As someone who believes that the liberal order of the
Constitution is one of the greatest boons to humanity in all of human history,
I have little patience for people who say, “They broke the rules, so we have to
break them, too!” The problem with Federalist Society lawyers, according to the
Time-Knowers, is that they insisted on following the law and the Constitution.
Mike Pence’s great sin was in refusing to know what time it was on January 6.
The legitimate accomplishments of the Trump administration, for the
Time-Knowers, are now seen as evidence of how much more Trump could have
accomplished had he not been stabbed in the back by Time-Ignorant cucks who
wanted to have government work within the bounds of the law and
Constitution.
They’d rather have lawyers who say yes to whatever Trump
demands. If the courts smack it down, they can either ignore the courts or
claim that those judges are part of the institutional rot that needs to be
swept away.
That’s why I have even less patience for people who think
Donald Trump is the anointed vessel for rectifying our corrupt institutions.
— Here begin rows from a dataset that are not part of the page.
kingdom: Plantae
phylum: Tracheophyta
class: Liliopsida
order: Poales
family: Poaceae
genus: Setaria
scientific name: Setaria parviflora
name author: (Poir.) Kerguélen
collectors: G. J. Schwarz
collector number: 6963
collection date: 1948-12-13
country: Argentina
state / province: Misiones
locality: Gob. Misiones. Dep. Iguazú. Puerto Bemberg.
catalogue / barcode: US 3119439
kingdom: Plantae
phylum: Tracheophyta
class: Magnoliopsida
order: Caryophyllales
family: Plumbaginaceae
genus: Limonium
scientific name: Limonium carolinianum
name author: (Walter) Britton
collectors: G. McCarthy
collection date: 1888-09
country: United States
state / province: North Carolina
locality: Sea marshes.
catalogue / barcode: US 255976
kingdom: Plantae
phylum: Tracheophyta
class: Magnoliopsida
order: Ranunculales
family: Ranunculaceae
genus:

That’s the thing, I can have thoughtful, interesting, and productive
conversations with some of these people until they say, “And that’s why Donald
Trump needs to be in power.”
Donald Trump doesn’t care about any of this stuff. He’s
like a Far Side dog who hears “blah, blah, blah, blah, POWER,
blah, blah, blah.”
Trump has spent his life getting ahead by telling people
what they want to hear—when he needed them. But when his needs changed, he
didn’t think twice about betraying those people. Everyone in his universe who
actually believes in, or is loyal to, anything—the Constitution, the law,
conservatism, democracy, or even their own political or legal
self-interest—becomes a Prop Joe or Zinoviev the moment they prove inconvenient
to Trump’s personal desires or needs.
It’s really amazing. Many of the same people who said we
have to elect Trump because he will appoint conservative judges, fight for the
unborn, and protect the Constitution are now utterly unfazed by Trump’s disdain
for judges that were more loyal to the law and Constitution, his willingness
to abandon the anti-abortion cause, and his demand to terminate
the Constitution to be reinstalled in power. Trump has cut out the
middle men. The Republican apparatchiks who thought it was necessary to support
Trump for the good of the party now define the good of the party as what is
good for Trump. He doesn’t need evangelical leaders, because he has evangelical
voters. He doesn’t need pro-life leaders, because he has pro-life voters. He
doesn’t need the Federalist Society crowd, or the military men he surrounded
himself with, because the people who were once reassured by the presence of
grown-ups in the Trump White House to keep his ego and ignorance in check
now want to see it uncaged.
Even more amazing: Many of the leaders of these movements
and causes have given up trying to protect their movements and causes because
the voters and donors who keep them employed don’t want them to get in Trump’s
way. They tell themselves they can just keep carrying the
scorpion to the far shore where power will be there for the taking.
Besides, the scorpion would never sting them.